Start of Data for review

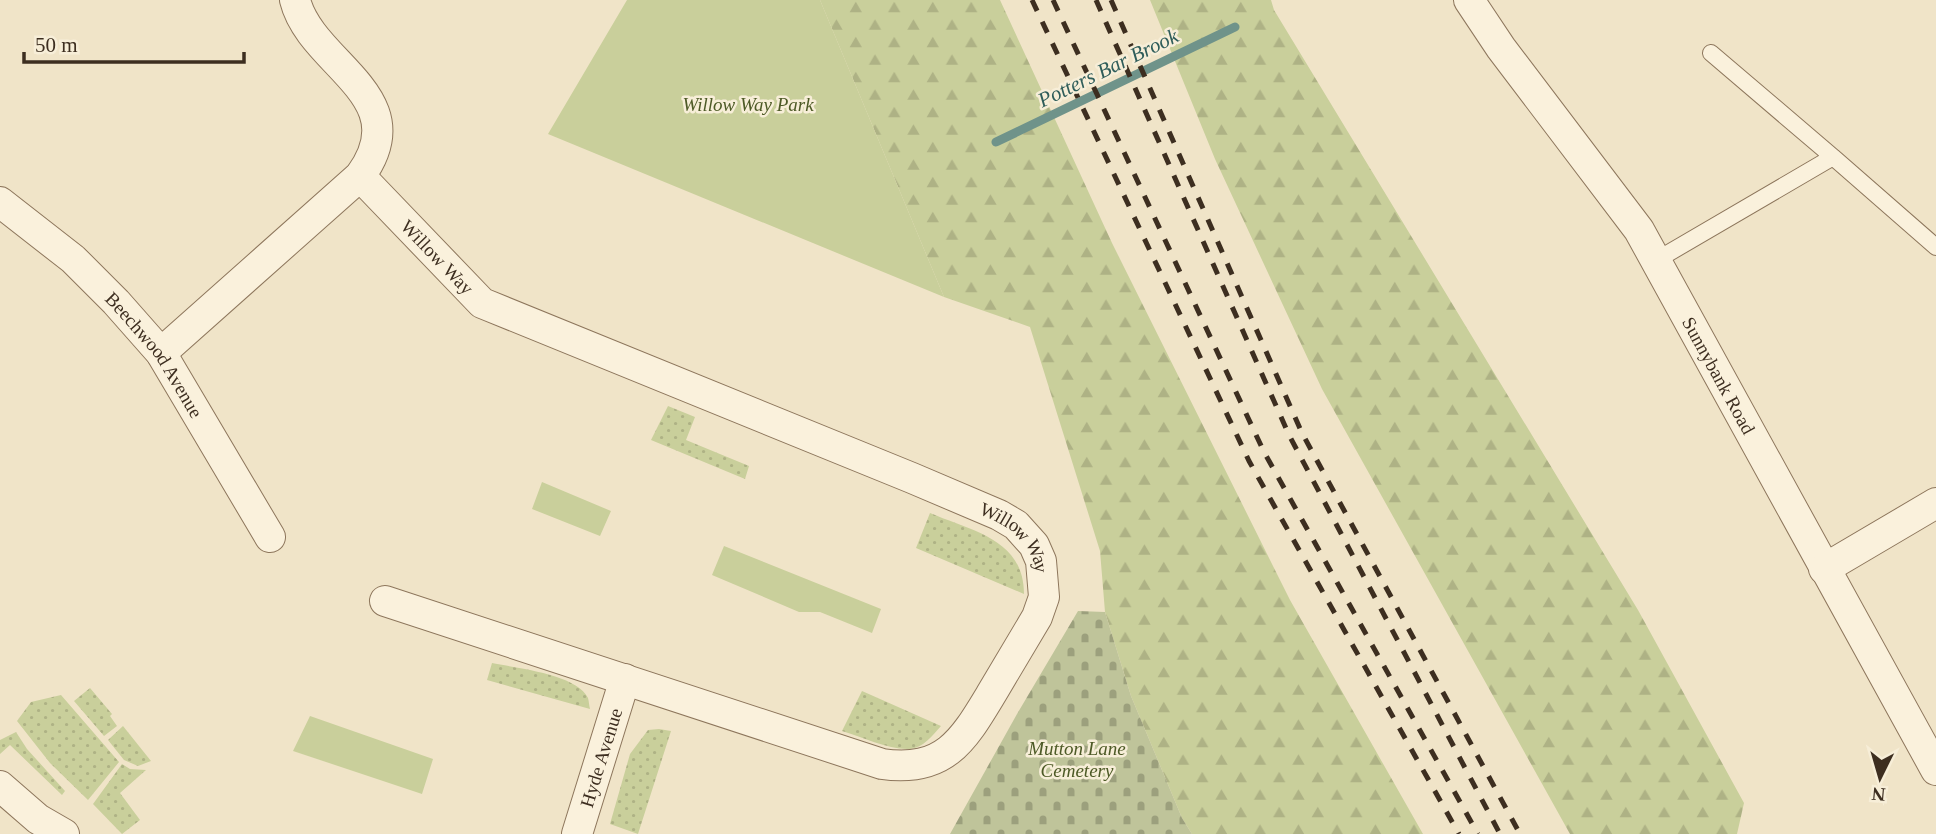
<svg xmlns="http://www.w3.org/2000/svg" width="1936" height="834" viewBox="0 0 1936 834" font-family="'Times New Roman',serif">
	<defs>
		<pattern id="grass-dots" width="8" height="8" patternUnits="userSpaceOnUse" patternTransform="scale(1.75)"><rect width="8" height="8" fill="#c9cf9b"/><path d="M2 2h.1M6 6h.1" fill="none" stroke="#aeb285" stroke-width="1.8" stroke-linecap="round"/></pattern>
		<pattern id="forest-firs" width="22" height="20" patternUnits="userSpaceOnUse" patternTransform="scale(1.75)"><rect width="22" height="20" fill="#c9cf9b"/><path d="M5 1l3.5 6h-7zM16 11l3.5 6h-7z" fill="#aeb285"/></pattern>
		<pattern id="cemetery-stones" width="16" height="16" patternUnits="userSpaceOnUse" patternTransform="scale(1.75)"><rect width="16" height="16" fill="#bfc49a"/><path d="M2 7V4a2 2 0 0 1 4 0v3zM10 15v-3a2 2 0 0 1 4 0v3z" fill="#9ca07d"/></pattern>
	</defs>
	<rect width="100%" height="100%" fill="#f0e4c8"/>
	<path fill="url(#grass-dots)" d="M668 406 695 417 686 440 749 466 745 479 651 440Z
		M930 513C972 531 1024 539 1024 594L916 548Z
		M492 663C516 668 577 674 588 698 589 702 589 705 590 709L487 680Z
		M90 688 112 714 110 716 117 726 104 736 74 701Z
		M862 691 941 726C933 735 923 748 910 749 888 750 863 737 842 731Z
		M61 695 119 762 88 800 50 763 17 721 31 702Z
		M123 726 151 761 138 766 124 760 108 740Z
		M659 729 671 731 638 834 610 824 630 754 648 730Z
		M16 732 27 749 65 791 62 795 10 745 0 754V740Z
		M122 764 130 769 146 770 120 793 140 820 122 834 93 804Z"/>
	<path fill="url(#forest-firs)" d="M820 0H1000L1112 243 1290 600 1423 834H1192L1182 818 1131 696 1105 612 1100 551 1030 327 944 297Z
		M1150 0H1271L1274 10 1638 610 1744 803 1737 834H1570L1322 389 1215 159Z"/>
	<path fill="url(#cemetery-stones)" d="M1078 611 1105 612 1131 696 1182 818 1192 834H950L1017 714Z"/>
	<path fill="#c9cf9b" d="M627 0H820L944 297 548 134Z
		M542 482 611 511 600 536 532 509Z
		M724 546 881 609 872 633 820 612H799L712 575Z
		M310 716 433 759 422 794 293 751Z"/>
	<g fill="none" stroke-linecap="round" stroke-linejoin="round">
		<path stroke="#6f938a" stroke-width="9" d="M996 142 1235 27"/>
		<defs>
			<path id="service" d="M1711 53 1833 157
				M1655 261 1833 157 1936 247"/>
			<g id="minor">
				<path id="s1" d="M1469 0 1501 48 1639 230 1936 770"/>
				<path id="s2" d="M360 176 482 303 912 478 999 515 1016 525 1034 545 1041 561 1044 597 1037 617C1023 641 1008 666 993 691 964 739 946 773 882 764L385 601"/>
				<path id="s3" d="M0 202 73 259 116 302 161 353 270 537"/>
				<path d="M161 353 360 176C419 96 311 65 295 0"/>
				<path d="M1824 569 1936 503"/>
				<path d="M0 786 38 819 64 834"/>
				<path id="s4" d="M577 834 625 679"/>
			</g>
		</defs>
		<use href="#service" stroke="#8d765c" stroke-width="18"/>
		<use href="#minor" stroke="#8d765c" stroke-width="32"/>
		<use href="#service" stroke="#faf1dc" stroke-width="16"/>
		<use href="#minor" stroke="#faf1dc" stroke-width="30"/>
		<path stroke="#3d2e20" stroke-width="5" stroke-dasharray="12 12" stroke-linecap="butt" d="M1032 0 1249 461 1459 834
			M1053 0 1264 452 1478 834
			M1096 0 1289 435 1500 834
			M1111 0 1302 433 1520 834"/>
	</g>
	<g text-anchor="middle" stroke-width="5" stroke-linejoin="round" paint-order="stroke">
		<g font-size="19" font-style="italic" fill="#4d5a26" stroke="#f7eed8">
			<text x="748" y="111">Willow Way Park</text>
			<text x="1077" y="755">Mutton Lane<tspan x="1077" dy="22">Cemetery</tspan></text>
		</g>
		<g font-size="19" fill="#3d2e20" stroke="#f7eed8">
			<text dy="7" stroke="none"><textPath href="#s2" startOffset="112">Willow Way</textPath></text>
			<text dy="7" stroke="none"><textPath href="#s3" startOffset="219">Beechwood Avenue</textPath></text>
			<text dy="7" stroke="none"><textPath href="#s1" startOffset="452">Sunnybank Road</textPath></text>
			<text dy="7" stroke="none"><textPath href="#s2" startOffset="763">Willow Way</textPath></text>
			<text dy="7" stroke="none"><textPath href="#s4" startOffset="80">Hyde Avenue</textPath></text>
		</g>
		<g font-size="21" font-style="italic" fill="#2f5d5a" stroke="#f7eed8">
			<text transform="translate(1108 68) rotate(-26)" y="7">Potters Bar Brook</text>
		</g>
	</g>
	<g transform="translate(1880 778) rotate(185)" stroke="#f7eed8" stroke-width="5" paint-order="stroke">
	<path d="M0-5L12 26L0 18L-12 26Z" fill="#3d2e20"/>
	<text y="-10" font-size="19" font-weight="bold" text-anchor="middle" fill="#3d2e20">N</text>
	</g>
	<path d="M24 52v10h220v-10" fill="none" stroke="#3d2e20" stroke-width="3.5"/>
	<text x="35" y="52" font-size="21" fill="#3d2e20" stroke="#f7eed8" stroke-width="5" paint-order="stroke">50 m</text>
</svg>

End of Data for review

What you should do: A complete answer lists each line of the data that holds the word "linejoin".

Solution to the exercise:
	<g fill="none" stroke-linecap="round" stroke-linejoin="round">
	<g text-anchor="middle" stroke-width="5" stroke-linejoin="round" paint-order="stroke">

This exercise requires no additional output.